The IRB approval allows the ELITE-BTK trial to proceed at institutions utilizing WCG IRB as their central review board within the United States. CMS Category B approval ensures that Medicare will cover the investigational device, related items, and services during the trial, reducing the financial burden on patients participating in the study.
Significance of Approvals
Christopher M. Owens, President and CEO of R3 Vascular, stated that these approvals validate the potential of R3 Vascular’s technology and will accelerate the enrollment of the ELITE-BTK Pivotal Trial. Josh Smale, Vice President of Global Clinical and Scientific Affairs, highlighted that these approvals enable rapid progress in investigational site activation, bringing them closer to enrolling the first subject.
Physician Perspective
Eric A. Secemsky, M.D., MSc, Director of Vascular Intervention at Beth Israel Deaconess Medical Center and lead investigator for the ELITE-BTK pivotal trial, expressed enthusiasm for the novel design of R3 Vascular's scaffold. He believes it has the potential to transform the field of peripheral interventions and is eager to assess its impact on patient outcomes.

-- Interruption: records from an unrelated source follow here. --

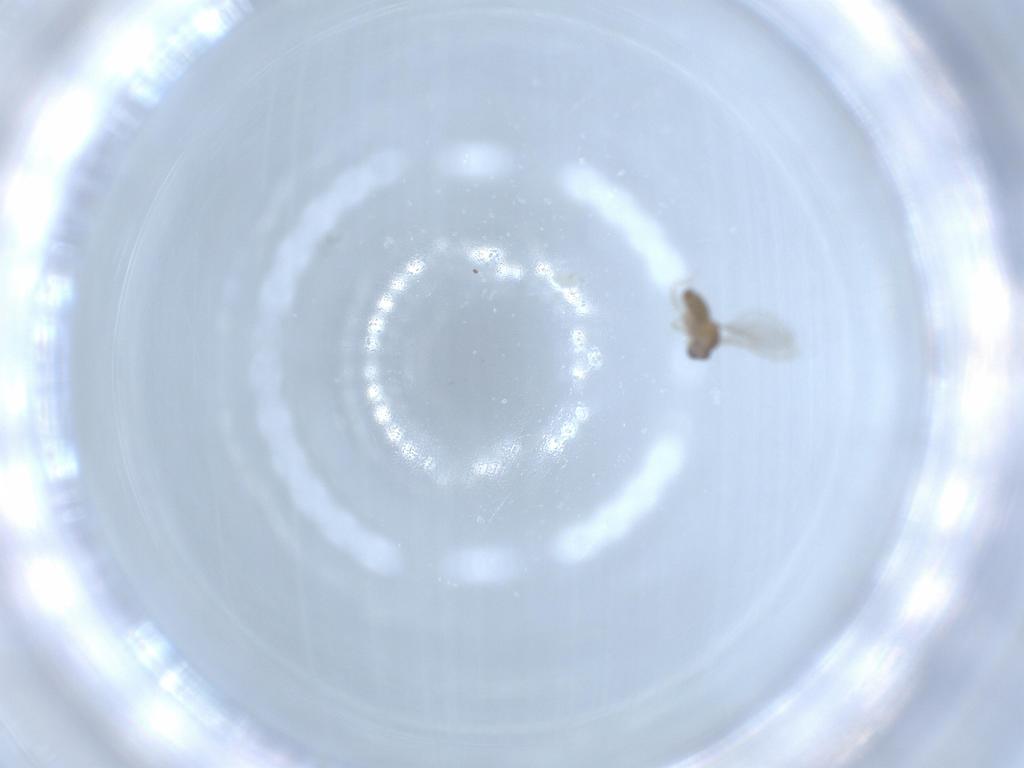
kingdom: Animalia
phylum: Arthropoda
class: Insecta
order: Diptera
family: Cecidomyiidae
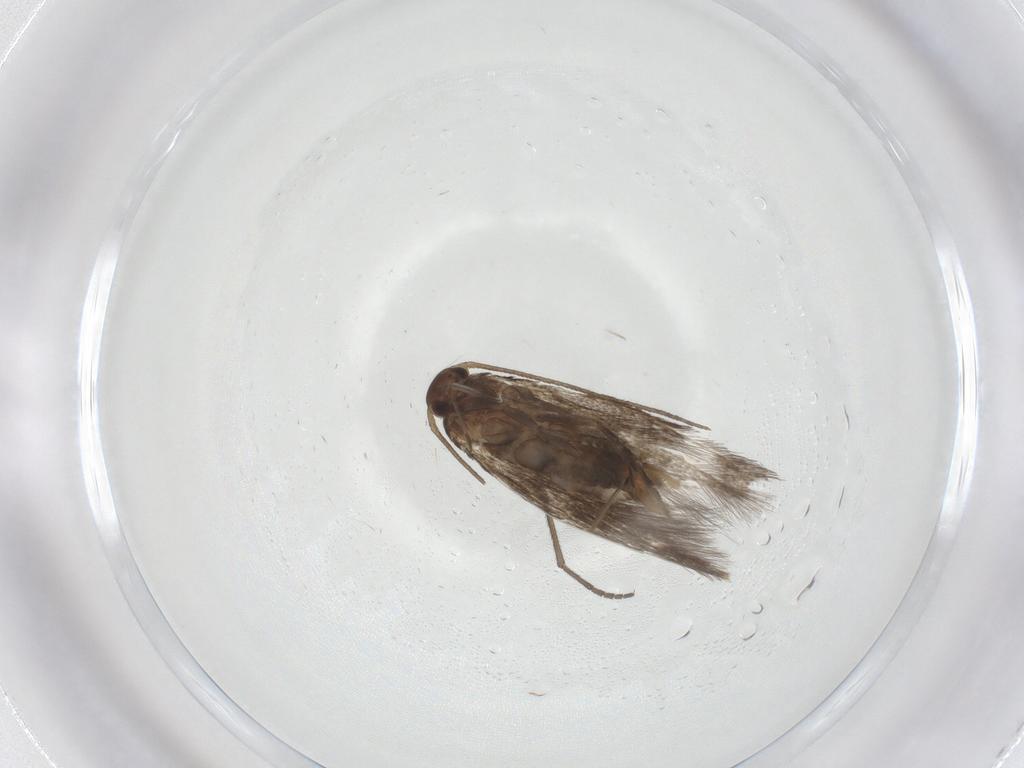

About the MAGNITUDE Scaffold and ELITE-BTK Trial
The MAGNITUDE scaffold is designed to provide stent-like support with the anti-inflammatory and anti-proliferative benefits of sirolimus, while gradually dissolving as the vessel heals. The ELITE-BTK trial aims to evaluate the safety and efficacy of the MAGNITUDE scaffold in patients with below-the-knee PAD.
Market Context
Peripheral Arterial Disease affects an estimated 8-12 million people in the U.S., impacting one in 20 Americans over the age of 50, according to the National Institutes of Health. The global peripheral vascular device market was valued at $12.9 billion in 2023 and is projected to reach $17.4 billion by 2030, with significant growth expected in the below-the-knee segment.
R3 Vascular's progress is further supported by its $87 million Series B financing round, which will fund the ELITE-BTK IDE pivotal trial, additional research and development, global regulatory submissions, manufacturing scale-up, and initial commercialization efforts.